[Extracted entries]
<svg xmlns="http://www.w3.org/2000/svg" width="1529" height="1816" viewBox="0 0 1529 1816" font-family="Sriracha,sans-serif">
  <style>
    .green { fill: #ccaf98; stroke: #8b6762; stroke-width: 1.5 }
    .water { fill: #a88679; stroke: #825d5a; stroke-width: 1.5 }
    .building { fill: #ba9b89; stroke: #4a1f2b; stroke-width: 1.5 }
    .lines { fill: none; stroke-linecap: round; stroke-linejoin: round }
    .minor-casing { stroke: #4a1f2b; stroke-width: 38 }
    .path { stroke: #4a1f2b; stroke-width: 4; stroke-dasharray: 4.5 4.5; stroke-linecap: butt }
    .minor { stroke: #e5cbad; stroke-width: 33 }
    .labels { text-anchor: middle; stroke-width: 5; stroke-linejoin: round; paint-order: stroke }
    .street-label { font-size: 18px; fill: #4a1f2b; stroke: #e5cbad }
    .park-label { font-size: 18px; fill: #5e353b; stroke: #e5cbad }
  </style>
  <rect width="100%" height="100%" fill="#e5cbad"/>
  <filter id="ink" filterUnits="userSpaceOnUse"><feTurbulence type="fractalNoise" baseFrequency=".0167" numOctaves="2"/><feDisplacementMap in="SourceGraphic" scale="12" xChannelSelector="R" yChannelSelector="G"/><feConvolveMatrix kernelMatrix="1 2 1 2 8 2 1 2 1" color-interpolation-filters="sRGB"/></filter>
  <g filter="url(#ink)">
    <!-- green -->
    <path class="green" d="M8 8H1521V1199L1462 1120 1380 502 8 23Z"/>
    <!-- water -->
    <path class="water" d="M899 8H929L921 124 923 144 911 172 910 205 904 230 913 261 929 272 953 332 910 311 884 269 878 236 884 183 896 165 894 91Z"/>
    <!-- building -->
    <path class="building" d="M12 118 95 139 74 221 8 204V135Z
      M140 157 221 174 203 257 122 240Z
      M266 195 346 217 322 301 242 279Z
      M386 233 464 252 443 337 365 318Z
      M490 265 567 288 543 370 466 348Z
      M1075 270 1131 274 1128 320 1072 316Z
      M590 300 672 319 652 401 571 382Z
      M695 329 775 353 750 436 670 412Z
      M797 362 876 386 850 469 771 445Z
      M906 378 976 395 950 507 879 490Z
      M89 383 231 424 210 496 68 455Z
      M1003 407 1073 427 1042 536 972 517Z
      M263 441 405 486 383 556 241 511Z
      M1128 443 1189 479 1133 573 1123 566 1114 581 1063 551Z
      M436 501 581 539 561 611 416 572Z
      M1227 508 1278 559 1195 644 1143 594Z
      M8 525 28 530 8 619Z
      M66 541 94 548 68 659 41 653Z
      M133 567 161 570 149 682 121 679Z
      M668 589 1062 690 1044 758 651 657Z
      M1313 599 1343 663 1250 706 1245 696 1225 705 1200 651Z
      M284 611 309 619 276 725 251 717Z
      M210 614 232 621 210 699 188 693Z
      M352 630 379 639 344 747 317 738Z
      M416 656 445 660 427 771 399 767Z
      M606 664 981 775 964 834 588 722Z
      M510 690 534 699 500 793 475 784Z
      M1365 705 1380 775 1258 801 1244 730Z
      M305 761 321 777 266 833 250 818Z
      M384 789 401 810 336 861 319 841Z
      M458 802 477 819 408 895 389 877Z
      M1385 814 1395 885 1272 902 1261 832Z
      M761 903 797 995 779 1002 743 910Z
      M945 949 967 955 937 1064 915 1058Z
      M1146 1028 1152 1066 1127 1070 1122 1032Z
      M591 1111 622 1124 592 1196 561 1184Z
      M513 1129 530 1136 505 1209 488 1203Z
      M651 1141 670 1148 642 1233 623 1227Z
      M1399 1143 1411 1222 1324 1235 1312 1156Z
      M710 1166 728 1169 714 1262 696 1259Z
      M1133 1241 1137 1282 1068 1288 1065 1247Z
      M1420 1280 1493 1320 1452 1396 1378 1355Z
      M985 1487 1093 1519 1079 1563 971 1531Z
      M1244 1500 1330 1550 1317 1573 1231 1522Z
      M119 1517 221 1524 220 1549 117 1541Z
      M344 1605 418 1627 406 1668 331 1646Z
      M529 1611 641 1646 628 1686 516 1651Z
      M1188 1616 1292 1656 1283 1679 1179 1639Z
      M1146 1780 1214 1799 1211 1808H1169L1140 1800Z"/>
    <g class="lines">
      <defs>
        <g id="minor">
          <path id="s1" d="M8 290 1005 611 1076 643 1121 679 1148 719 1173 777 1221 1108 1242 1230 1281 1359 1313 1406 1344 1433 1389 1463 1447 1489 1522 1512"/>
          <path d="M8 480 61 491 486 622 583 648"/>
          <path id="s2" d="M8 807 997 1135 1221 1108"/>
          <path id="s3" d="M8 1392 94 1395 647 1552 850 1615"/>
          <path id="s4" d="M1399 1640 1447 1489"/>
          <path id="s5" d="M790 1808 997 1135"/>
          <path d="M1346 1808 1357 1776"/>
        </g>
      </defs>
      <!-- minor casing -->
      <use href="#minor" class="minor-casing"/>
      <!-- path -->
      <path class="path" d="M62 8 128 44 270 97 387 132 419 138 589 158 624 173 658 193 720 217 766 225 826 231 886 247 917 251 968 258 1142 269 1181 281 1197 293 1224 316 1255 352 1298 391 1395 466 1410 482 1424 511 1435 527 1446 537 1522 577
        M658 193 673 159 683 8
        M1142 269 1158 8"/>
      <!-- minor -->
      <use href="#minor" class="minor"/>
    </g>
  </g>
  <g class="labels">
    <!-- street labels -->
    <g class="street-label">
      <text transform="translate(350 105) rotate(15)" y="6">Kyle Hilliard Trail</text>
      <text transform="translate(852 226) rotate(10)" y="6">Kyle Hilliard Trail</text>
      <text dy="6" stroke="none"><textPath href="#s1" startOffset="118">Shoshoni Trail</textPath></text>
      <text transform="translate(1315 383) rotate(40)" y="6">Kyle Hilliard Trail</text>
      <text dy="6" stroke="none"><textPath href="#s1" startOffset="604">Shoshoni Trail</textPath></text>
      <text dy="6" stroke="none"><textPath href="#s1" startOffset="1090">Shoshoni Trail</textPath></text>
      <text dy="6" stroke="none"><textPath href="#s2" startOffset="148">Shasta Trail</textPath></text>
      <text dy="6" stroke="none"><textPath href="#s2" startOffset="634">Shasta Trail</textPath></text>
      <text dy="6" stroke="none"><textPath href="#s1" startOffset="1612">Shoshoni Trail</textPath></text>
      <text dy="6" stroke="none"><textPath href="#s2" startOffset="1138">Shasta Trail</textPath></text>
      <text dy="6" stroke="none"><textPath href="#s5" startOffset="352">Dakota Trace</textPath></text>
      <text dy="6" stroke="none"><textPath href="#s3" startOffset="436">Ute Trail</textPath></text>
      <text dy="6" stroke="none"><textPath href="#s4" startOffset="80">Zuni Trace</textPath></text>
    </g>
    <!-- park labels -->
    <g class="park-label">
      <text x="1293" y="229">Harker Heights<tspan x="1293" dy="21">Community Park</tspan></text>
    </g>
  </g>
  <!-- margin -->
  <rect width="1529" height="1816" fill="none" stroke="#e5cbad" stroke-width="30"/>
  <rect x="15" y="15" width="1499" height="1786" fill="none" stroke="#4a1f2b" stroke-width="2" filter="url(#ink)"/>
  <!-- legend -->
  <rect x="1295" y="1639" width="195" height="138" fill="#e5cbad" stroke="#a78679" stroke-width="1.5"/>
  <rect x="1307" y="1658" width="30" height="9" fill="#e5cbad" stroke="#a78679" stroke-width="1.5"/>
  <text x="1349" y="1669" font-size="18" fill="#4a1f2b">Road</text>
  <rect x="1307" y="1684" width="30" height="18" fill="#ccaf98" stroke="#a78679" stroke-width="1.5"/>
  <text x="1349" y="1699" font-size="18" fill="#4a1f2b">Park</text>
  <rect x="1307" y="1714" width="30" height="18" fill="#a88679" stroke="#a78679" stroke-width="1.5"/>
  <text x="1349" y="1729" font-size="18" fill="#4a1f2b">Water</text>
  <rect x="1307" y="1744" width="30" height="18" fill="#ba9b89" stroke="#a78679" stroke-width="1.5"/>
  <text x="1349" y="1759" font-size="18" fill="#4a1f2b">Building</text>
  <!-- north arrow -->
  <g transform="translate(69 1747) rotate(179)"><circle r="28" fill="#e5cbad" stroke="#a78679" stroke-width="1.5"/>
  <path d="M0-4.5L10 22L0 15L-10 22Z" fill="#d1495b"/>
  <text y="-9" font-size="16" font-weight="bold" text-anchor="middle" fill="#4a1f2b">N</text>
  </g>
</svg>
==
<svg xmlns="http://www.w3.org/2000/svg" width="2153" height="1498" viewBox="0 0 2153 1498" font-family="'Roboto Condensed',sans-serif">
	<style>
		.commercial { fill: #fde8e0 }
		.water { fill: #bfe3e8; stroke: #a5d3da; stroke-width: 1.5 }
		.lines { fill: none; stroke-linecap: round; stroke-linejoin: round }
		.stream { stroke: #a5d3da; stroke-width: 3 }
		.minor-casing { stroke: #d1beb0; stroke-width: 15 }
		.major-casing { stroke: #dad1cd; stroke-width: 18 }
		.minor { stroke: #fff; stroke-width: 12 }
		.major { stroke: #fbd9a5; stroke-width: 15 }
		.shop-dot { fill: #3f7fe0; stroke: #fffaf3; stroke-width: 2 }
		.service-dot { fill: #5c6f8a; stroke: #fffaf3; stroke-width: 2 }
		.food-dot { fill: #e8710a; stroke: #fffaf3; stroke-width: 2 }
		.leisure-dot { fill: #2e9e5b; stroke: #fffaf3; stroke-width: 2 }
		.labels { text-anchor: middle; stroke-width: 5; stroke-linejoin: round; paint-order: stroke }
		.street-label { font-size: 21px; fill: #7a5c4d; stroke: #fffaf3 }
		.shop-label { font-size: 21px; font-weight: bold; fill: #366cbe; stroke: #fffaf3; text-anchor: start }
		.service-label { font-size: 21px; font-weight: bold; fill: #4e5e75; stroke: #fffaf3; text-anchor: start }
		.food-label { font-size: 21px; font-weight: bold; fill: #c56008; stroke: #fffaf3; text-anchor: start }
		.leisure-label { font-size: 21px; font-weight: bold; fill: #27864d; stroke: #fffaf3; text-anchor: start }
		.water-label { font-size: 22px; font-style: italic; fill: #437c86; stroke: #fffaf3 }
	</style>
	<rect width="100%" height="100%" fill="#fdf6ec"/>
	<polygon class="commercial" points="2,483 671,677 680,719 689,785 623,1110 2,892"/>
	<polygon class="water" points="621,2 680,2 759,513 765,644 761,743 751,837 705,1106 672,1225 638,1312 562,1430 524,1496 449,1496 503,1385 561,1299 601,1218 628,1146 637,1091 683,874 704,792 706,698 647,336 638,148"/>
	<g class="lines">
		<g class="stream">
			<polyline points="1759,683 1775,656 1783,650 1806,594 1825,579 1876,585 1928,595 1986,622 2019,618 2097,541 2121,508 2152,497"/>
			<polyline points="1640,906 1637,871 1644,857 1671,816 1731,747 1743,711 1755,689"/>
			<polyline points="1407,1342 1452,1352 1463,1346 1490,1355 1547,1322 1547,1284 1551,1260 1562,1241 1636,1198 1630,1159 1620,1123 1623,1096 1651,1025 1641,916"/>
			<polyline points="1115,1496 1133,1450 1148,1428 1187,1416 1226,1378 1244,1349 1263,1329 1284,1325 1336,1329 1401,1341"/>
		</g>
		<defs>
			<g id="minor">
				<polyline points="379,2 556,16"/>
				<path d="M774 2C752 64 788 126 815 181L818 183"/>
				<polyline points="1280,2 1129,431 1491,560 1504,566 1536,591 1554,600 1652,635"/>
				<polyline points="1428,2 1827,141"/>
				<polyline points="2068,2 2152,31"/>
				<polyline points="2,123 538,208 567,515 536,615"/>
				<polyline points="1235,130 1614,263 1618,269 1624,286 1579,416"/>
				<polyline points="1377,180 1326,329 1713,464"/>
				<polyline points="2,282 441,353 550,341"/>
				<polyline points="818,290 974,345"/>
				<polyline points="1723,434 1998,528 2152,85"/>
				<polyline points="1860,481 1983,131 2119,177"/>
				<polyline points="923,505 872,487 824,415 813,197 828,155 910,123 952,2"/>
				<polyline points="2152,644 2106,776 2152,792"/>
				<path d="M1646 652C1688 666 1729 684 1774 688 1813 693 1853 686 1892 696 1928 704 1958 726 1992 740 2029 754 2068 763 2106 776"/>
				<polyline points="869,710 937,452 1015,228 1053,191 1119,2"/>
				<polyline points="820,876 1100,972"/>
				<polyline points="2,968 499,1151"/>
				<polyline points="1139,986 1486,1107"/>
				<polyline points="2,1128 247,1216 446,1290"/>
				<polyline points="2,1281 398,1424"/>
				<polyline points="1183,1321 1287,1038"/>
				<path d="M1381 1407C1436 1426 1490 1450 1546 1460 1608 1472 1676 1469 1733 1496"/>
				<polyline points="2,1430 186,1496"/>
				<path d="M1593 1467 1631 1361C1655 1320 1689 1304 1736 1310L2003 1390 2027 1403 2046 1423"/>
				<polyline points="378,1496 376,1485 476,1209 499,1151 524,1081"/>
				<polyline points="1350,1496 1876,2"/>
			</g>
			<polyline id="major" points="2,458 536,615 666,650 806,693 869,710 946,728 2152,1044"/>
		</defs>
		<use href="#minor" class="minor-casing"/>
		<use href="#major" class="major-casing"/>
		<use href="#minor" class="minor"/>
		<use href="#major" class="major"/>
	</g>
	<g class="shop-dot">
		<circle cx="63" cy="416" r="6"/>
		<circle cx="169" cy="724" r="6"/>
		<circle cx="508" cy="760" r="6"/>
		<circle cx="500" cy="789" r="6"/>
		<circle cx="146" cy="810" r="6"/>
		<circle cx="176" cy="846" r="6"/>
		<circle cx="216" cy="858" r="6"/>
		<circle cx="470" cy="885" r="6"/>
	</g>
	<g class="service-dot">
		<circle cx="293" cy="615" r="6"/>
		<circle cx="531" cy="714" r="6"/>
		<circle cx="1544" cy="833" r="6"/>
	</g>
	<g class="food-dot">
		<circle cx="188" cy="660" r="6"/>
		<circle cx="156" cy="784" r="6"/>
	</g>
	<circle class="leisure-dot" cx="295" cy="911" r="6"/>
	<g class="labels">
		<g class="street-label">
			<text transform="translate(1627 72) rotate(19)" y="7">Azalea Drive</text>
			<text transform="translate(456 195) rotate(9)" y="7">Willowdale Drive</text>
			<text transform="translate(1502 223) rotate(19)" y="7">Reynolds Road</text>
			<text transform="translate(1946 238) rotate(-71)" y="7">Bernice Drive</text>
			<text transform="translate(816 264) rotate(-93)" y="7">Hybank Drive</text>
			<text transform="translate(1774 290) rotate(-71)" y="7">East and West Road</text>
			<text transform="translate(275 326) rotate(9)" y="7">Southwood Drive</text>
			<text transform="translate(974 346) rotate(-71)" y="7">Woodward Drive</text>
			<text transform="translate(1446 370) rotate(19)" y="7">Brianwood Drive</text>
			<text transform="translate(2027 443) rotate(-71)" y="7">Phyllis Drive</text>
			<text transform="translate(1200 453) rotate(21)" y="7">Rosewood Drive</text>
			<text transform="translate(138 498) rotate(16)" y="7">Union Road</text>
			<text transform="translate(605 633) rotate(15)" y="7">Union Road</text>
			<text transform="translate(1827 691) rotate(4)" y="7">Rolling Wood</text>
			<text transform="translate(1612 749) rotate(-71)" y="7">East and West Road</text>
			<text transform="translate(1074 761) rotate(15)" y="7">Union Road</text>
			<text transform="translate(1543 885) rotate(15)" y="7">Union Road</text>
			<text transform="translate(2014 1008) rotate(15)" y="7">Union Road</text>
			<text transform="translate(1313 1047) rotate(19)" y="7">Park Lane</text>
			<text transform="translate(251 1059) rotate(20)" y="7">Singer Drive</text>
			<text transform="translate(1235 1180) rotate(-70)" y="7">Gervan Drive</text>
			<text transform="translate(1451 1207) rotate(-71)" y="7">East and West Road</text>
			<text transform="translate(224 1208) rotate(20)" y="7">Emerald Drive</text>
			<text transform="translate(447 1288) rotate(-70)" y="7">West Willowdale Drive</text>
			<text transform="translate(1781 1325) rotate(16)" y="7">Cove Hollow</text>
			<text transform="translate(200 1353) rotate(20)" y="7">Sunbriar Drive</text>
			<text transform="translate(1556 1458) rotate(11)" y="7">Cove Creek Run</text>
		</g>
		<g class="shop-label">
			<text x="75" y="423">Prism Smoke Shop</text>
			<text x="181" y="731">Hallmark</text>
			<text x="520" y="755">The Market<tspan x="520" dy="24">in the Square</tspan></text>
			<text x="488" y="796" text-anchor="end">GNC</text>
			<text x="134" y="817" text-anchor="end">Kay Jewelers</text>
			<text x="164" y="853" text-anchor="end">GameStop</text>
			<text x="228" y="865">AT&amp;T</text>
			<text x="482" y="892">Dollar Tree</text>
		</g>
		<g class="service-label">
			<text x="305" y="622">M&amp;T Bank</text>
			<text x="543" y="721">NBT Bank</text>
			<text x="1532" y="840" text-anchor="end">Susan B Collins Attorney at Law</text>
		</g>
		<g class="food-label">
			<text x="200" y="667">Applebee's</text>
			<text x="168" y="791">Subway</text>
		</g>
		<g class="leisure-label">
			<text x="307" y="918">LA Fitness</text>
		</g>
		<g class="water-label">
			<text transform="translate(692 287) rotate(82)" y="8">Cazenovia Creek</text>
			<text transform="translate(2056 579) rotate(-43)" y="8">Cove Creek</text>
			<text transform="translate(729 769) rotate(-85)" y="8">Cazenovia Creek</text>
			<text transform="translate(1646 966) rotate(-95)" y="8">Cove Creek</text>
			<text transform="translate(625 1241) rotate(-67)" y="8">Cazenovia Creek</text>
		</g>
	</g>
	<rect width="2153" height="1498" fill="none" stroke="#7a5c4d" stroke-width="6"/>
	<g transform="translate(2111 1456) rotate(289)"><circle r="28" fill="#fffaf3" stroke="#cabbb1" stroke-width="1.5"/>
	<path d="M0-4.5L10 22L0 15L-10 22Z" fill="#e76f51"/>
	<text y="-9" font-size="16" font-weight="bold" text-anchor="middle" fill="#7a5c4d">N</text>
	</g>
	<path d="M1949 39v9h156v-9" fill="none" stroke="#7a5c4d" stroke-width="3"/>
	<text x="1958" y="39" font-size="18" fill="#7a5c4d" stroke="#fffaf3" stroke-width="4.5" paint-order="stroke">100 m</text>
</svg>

[Required action] An exact copy of the lines above between the line holding "#a5d3da; stroke-width: 3" and the line holding "#fbd9a5; stroke-width: 15", inclusive, is the whole answer.

[Exercise solution]
		.stream { stroke: #a5d3da; stroke-width: 3 }
		.minor-casing { stroke: #d1beb0; stroke-width: 15 }
		.major-casing { stroke: #dad1cd; stroke-width: 18 }
		.minor { stroke: #fff; stroke-width: 12 }
		.major { stroke: #fbd9a5; stroke-width: 15 }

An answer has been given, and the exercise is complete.